Here’s the problem with anonymized data: if it were truly anonymized, it wouldn’t be useful to anyone for anything. With enough data about a person–say, their age, gender, and zip code–it’s not hard to narrow down who someone is. That’s the idea behind a class-action lawsuit against Netflix regarding the customer data they released to the public as part of the Netflix Prize project, a contest to help create better movie recommendations. A closeted lesbian alleges that the data available about her could reveal her identity.
So it wasn’t surprising that just weeks after the contest began, two University of Texas researchers — Arvind Narayanan and Vitaly Shmatikov — identified several NetFlix users by comparing their “anonymous” reviews in the Netflix data to ones posted on the Internet Movie Database website. Revelations included identifying their political leanings and sexual orientation.

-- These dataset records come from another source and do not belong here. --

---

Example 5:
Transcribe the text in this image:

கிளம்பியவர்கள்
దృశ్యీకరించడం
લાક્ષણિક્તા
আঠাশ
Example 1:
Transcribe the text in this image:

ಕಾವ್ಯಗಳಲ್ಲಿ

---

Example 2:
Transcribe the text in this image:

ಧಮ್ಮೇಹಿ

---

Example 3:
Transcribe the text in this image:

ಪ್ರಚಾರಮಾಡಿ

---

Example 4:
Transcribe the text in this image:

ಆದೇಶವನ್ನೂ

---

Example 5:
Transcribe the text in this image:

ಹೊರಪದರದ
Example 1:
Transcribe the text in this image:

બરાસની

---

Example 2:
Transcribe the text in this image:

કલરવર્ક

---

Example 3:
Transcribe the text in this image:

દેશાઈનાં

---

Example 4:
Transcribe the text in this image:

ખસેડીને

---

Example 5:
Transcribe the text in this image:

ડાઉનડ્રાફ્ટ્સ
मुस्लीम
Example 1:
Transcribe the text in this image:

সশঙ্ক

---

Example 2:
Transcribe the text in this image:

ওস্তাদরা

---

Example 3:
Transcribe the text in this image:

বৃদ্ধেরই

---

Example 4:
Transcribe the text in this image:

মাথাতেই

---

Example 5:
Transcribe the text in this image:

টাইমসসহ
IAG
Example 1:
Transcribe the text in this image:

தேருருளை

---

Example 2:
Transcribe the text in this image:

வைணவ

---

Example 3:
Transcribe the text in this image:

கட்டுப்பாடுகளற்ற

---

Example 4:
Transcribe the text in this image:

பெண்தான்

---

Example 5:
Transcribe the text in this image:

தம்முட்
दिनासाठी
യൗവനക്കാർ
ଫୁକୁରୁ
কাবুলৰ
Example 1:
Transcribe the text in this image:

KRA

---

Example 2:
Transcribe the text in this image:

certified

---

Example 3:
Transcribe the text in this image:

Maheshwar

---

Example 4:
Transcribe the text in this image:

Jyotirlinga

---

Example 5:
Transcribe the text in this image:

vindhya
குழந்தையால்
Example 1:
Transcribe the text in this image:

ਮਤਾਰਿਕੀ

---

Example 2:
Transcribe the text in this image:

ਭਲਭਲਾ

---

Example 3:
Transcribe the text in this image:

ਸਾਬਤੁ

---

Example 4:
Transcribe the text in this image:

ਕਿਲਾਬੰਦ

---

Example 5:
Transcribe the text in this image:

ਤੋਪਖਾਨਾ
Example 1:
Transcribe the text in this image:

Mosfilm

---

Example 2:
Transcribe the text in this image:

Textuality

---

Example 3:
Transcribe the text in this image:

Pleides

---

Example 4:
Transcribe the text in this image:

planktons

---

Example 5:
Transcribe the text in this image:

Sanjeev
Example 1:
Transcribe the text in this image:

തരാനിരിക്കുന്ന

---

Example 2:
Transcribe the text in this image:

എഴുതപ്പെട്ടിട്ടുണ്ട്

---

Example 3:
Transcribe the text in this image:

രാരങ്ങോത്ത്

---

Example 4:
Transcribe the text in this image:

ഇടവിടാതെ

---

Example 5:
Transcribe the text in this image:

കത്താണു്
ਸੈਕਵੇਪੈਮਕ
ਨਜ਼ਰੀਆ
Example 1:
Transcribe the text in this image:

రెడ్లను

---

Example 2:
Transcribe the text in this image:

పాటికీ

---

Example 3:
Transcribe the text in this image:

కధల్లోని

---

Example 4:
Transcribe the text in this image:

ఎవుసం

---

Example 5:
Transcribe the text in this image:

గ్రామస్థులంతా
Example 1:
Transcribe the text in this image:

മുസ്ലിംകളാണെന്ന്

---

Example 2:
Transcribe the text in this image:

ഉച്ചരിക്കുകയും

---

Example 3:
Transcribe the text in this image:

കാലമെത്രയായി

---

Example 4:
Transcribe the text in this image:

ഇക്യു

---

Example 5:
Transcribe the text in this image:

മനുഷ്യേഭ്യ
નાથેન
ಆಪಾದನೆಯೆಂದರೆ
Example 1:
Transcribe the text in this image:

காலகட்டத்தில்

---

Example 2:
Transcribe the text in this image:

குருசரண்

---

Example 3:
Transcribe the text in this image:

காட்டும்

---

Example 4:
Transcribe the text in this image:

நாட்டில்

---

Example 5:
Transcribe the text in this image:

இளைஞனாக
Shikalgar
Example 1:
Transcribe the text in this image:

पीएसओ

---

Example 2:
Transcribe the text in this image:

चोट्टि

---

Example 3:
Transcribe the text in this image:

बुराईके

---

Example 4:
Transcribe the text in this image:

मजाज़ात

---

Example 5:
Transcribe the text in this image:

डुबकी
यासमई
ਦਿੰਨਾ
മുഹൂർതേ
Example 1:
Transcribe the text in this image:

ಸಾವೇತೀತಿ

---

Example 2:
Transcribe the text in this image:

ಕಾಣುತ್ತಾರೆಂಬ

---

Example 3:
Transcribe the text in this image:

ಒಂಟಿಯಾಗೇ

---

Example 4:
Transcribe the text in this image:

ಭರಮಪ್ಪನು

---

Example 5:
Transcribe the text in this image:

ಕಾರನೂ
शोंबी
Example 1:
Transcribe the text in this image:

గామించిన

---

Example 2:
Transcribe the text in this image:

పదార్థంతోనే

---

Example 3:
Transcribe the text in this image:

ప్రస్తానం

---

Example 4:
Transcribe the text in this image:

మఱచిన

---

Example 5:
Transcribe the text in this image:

The complaint calls that the Brokeback Mountain factor, arguing that marketers will suck up the data, combine it with other data sets and start pigeon-holing people into marketing categories, based on assumptions about the movies they rated.
You could just not post movie reviews online. Still, if you’re a Netflix customer, are you comfortable with potentially identifying data floating out there? It seems that there are larger and scarier privacy fish to fry in our everyday lives.
The suit asks for at least $2,500 in damages for two million Netflix customers, or five billion dollars.